Not all test companies provide the segments or a chromosome browser. 23andMe was the first we recall providing a chromosome browser tool for comparing the segment matches with multiple people. FTDNA) and others quickly followed. Ancestry is the major player where this form of match analysis cannot occur. Because they do not provide the segments used internally to determine the match lists. GEDMatch has long had a useful, more detailed chromosome browser that highlights half identical and full identical matching areas.
An important aspect to understand with segment match analysis is that the results we start with are unphased. See the page on half identical matching for an understanding of this. The results of particular SNPs tested come back as an unordered pair. One from each autosome but it is not known which value is from which. A phased value set is ordered. You know which value came from which parent. And thus the individual copies of each chromosome are determinable. With unphased data, it is difficult to determine the actual matching segment values and which parent (or copy of the autosome) it applies too.

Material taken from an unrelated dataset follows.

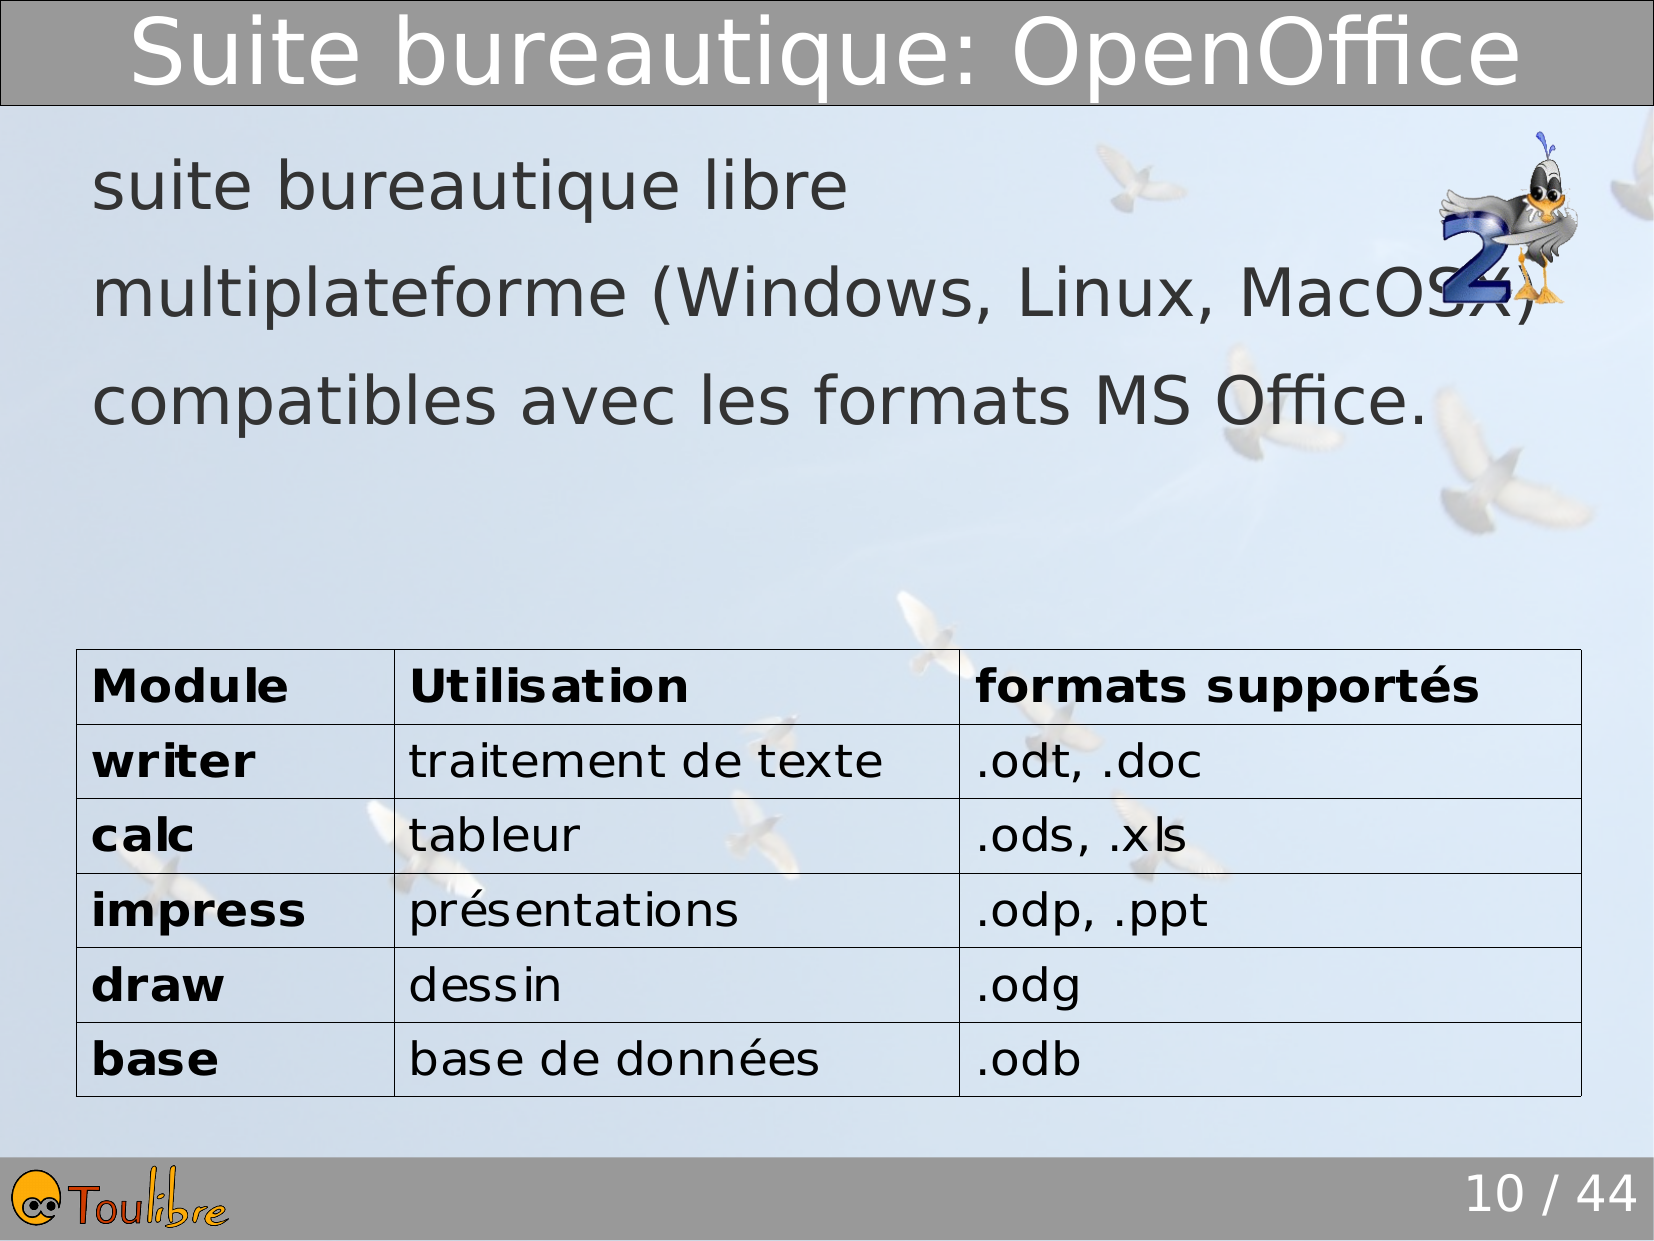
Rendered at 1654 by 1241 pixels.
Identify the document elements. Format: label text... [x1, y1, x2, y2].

There is an extreme form of this mapping termed inferred or deductive where, like in visual phasing, you merge sibling or similar very close match data. So you are using two different primary testers to compare with other matches. And then deducing unmatched segments to the opposite grandparent or ancestor. This can help fill in some gaps you may still have in your personal, primary map that you could not get otherwise.
Examples of Chromosome Browsing appear on the shared segment, segment matching and half identical pages. We have not included an example of Chromosome Mapping here yet.